▶ YOUR INSTRUCTIONS: The records appear below. Repeat them exactly.
────────────────────
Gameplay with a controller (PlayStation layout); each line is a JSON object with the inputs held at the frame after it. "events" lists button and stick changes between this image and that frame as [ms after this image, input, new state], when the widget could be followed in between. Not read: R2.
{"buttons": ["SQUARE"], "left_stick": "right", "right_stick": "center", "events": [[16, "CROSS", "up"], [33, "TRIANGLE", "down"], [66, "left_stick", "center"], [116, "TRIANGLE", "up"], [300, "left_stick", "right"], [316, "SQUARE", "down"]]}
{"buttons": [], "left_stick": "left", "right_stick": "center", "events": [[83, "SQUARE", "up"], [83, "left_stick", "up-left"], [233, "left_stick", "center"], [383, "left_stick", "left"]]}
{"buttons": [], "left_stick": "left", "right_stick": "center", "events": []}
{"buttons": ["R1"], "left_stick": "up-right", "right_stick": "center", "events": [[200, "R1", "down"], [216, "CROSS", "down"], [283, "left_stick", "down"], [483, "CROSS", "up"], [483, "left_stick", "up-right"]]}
────────────────────
▶ SOLVED EXERCISE:
Gameplay with a controller (PlayStation layout); each line is a JSON object with the inputs held at the frame after it. "events" lists button and stick changes between this image and that frame as [ms after this image, input, new state], when the widget could be followed in between. Not read: R2.
{"buttons": ["SQUARE"], "left_stick": "right", "right_stick": "center", "events": [[16, "CROSS", "up"], [33, "TRIANGLE", "down"], [66, "left_stick", "center"], [116, "TRIANGLE", "up"], [300, "left_stick", "right"], [316, "SQUARE", "down"]]}
{"buttons": [], "left_stick": "left", "right_stick": "center", "events": [[83, "SQUARE", "up"], [83, "left_stick", "up-left"], [233, "left_stick", "center"], [383, "left_stick", "left"]]}
{"buttons": [], "left_stick": "left", "right_stick": "center", "events": []}
{"buttons": ["R1"], "left_stick": "up-right", "right_stick": "center", "events": [[200, "R1", "down"], [216, "CROSS", "down"], [283, "left_stick", "down"], [483, "CROSS", "up"], [483, "left_stick", "up-right"]]}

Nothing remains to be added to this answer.